Thursday, July 2, 2009

Chapter 1, part 1

Note: If you are new to this blog, I suggest you start at post #1 ("Introduction") and work your way from oldest post to newest.

"What are we aiming for?"

Chapter 1 is a quick overview of two things: "What goal are we Christians aiming for?" and "How do we get there?" Marshall assumed the reader was a Christian who agreed that God's law was right and who aimed to obey it—but who found his nature contrary to it and the goal impossible. Marshall's claim was that he had the Biblical solution—"the powerful and effective means" (p.1) for accomplishing this goal.

The goal is nothing less than this: the righteous, godly, obedient life that God requires—as explained throughout the Bible and summed up in the ten commandments and more briefly in the two great commandments:
[From the Bible]
Jesus replied, "'You must love the Lord your God with all your heart, all your soul, and all your mind.
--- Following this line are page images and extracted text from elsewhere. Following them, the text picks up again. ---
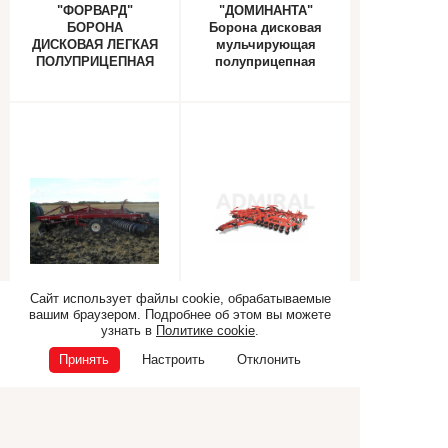
"ФОРВАРД"
"ДОМИНАНТА"
БОРОНА
Борона дисковая
ДИСКОВАЯ ЛЕГКАЯ
мульчирующая
ПОЛУПРИЦЕПНАЯ
полуприцепная
СКЛАДНАЯ
складная
Сайт использует файлы cookie, обрабатываемые
Тяжелая прицепная
Дисковая борона
вашим браузером. Подробнее об этом вы можете
складная борона
Salford 870
узнать в
Политике cookie
.
ADMIRAL
Принять
Настроить
Отклонить
Самоходная техника
Прицепная техника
A second is equally important: 'Love your neighbor as yourself.'"
Matthew 22:37, 39 New Living Translation
This holiness is spiritual—it consists not just of external works but also of inner attitudes—thoughts, imaginations, and feelings, particularly love. It consists not only in refraining from doing sinful things, but also in longing and delighting to do what God wants, and in obeying God cheerfully without complaining, fretting, or reluctance.
[From the Bible]
So the trouble is not with the law, for it is spiritual and good. The trouble is with me, for I am all too human, a slave to sin.

We know that the law is spiritual; but I am unspiritual, sold as a slave to sin.
Same verse, Today’s New International Version

We know that the law is spiritual, but I am not spiritual since sin rules me as if I were its slave.
Marshall noted that while the law we're aiming for is "exceedingly broad" (p. 2), that doesn’t make it easy to hit!
[From the Bible]
Everything I see has its limits,but your commands have none.
Psalm 119:96 New Century Version
In every action we must not only hit it, but hit it fully, or else we haven’t hit it at all.
[From the Bible]
For whoever keeps the whole law and yet stumbles at just one point is guilty of breaking all of it.
James 2:10 Today’s New International Version
Worse yet, Marshall said, our love for the Lord must be absolute:

"The Lord is not at all loved with the love that is due to him as Lord of all, if we don't love him with all our heart, spirit, and might. We must love him so as to yield ourselves wholly up to his constant service in all things, and to be at his disposal of us as absolute Lord, whether for prosperity or adversity, life or death" (p. 2).

This is an uneasy place to stop. Examining the excellence of God's law and especially in the context of it being our goal is stressful because are natural inclinations are to resist it, even while we agree with it. Yet there is the goal staring us in the face.